The Indian influence is explored in Kak, George Boole’s Laws of Thought and Indian Logic. It was more philosophical than mathematical because Indian logic is more focused on the cognitive side of reasoning rather that its formal aspects, as in the West, and because Boole's familiarity did not extend to specifics. Unlike de Morgan, he did not explicitly credit Indian sources either.
However, Boole arguably attempted to merge the idea of describing cognitive "laws of thought" with the then popular in Europe conception of 'generalized arithmetic', a precursor of abstract algebra. Some peculiarities of Boole's algebraic treatment are consistent with this interpretation, for example, his use of division by zero with additional rules to eliminate infinities.
"Boole does not mention Indian logic texts or the larger tradition in his book. We must ascribe this to the fact that while according to his wife’s claim, George Boole and others knew of Indian logic, they were apparently not knowledgeable of its details since only a few of the Sanskrit logic texts had by then been translated into English.
[...] Although scholars agree that Indian logic had reached full elaboration, it was expressed in a special technical language that is not easily converted into modern symbolic form.
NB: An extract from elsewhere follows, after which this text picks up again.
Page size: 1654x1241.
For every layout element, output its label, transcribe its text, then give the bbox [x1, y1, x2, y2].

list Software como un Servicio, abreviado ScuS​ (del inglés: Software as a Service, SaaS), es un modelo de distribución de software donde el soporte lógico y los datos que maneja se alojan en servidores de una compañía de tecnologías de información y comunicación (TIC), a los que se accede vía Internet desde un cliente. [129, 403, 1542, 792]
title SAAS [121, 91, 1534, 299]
One can assume that Boole most definitely was aware of
the general scope of Indian logic and knew that its focus was the cognition underlying the logical operation, and this is something he aimed in his own work. He was trying to mathematize the role of cognition and he believed that algebra would be effective for this purpose. To the extent Boole was attempting to go beyond what he knew of Indian logic, he thought he could do so using mathematics.
[...] We argue that Boole’s focus was more than a framework for propositions and that he was trying to mathematize cognitions as in the tradition
of Indian logic; this is consistent with his
own assertion that laws of thought should not be constrained by finitude. This may explain why he was happy to use operations in his algebra that allowed division by zero, which required further
side-rules to eliminate infinities so that the final results were correct."